There's nothing like the home opener at PETCO Park as far as Mike Grace is concerned, though you'll forgive him if he's more wrapped up in creating memories for others than he is keeping an eye on the field Tuesday.
"The home opener is kind of the culmination of months of work since the offseason can be long," Grace said. "We're always building to Opening Day. It's kind of our showcase. We really like to put on a great show."
As manager of in-park entertainment, Grace figures to be plenty busy Tuesday, when the Padres face the Giants in front of a sold-out crowd at PETCO Park.
Grace, who has been with the Padres in several capacities since 1998, is essentially the stage manager, writing the pregame script for everything that goes on in-park before all home games.
He is also, of course, a huge Padres fan and he understands that Opening Day -- or, in this case since the Padres opened on the road in St. Louis, the home opener -- is a big deal for fans.
That's why so much preparation has been done for the home opener. You only get one chance to do this right, Grace said.
"We understand that people have traditions built around Opening Day and we want to make sure we put on something they can remember, something different, something that is exciting," Grace said.
This year, the Padres will be celebrating 75 years of Padres baseball, dating back to their Pacific Coast League days. Grace, along with Karen Madden, the Padres' coordinator of entertainment, have invited several Padres alumni from those teams to PETCO for the home opener.
Broadcaster Dick Enberg will emcee the ceremonies and San Diego resident Jason Mraz, a multi-platinum singer and songwriter, is scheduled to sing the national anthem. There will also be an F-18 flyover before the game.
"We feel like there is a lot in store for the fans on Opening Day," Grace said.
Grace, who grew up in Texas, attended plenty of Padres games on visits each summer to see his grandparents. He eventually moved to San Diego and attended San Diego State University, landing a job on the Pad Squad, the in-stadium ambassadors who mix with fans to ensure everyone has a good time.

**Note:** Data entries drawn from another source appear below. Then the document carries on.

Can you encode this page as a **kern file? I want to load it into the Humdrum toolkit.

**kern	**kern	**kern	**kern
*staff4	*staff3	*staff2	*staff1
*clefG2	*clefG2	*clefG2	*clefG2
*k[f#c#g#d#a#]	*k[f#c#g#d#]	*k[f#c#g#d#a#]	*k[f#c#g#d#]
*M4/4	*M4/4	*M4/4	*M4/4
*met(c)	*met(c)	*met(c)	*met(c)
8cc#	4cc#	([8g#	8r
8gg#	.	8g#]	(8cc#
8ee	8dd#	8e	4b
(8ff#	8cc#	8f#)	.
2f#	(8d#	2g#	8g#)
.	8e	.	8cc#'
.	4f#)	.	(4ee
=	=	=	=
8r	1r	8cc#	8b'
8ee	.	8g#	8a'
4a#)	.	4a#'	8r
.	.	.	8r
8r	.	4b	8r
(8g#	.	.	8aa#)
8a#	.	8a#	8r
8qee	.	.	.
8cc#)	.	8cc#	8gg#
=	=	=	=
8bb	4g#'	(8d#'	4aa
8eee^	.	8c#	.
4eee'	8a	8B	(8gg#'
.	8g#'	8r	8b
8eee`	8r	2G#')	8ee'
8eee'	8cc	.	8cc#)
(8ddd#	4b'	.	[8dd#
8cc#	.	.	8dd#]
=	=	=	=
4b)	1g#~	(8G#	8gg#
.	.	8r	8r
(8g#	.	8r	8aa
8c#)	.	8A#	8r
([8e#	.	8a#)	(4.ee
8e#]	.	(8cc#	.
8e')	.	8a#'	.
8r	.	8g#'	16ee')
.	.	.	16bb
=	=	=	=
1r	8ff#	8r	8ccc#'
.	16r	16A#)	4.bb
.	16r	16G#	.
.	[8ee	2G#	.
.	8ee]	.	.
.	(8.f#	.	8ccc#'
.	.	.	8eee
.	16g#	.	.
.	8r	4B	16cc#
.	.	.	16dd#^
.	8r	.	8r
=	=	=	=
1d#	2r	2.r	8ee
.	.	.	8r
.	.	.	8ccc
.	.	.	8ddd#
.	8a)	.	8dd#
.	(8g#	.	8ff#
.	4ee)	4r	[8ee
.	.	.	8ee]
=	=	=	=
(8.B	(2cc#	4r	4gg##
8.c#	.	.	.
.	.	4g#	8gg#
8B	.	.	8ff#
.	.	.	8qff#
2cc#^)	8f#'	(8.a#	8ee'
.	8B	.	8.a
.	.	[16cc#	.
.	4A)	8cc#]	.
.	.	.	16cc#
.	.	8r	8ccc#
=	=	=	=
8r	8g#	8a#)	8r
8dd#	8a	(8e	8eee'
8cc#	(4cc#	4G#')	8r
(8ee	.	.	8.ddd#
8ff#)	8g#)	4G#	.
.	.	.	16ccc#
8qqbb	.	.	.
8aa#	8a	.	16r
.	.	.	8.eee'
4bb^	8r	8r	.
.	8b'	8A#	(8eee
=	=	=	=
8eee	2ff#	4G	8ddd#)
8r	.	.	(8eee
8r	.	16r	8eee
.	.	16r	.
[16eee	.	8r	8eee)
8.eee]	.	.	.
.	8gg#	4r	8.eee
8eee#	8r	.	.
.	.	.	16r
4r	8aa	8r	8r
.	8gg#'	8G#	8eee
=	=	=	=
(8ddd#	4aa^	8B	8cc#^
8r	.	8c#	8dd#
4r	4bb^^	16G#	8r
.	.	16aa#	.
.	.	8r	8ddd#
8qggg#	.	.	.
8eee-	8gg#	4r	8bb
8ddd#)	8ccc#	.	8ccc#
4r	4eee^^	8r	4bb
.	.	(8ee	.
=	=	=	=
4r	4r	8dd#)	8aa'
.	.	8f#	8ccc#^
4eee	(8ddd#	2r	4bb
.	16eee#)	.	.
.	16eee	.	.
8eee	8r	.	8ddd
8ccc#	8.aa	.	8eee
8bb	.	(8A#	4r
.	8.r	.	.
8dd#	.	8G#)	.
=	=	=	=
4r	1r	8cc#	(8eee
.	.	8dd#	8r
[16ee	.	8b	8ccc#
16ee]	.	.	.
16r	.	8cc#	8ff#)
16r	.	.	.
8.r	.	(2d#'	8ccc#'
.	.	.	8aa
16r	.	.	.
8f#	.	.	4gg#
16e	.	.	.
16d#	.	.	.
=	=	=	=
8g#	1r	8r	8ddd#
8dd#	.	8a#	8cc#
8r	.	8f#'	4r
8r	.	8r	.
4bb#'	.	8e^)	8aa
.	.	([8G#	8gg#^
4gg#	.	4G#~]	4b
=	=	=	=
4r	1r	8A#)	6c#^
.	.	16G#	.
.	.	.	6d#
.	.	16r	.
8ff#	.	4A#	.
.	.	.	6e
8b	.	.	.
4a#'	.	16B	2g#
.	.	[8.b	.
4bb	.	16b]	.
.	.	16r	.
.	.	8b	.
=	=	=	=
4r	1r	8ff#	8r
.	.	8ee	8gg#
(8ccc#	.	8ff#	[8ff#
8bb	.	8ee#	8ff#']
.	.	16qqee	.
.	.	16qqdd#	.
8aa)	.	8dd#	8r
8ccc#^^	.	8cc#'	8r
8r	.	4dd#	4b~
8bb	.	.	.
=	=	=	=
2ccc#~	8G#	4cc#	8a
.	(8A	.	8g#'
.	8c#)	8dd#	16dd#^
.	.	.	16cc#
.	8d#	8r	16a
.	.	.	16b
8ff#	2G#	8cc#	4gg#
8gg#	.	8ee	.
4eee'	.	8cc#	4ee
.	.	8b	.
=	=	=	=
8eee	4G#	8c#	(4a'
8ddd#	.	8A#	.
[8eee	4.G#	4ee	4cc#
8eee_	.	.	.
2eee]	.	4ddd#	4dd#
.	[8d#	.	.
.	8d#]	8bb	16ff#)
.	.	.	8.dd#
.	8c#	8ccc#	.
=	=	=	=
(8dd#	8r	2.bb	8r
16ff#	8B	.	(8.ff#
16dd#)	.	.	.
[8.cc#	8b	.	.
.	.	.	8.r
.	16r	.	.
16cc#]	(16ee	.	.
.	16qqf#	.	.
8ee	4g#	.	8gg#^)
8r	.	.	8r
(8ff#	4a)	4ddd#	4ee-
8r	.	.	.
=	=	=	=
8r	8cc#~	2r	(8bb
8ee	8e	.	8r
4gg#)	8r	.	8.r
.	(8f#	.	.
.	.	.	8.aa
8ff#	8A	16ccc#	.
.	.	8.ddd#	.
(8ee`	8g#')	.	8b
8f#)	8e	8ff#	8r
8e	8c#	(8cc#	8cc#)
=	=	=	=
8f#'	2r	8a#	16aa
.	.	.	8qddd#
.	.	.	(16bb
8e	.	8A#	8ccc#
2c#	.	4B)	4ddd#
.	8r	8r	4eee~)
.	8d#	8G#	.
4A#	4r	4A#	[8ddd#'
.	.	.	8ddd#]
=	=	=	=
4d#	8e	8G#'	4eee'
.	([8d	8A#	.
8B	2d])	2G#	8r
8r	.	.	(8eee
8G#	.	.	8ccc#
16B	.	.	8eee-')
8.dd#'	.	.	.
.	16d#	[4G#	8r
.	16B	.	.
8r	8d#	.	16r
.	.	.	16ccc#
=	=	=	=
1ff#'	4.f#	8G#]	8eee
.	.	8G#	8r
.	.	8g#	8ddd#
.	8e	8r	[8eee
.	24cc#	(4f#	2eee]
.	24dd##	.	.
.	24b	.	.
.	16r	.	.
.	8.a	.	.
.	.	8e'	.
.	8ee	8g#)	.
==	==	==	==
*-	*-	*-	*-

Grace's first year on the Pad Squad was 1998, the year the Padres went to the World Series. It became evident to him early on that he wanted to work in baseball.
"I got into the whole production of the game, in-game promotions ... everything that had a connection to the fans," said Grace, who started as an intern with the team in 2001 and eventually was hired full-time in '05.
"I really enjoyed being in touch with our hardcore fans and season-ticket holders and liked the production end of it."
Now if Grace can only squeeze in a few free moments to watch the action on the field Tuesday.
"I'm always excited to put on a show for fans," said Grace, who also presides over the Pad Squad and mascot programs and helps with the coordination of special events.
"I still get nervous ... wanting to make sure everything goes right. But I have got to the point where I feel I can delegate a little bit, so at least I'm able to take it all in and also get the feel for the crowd's energy during the game."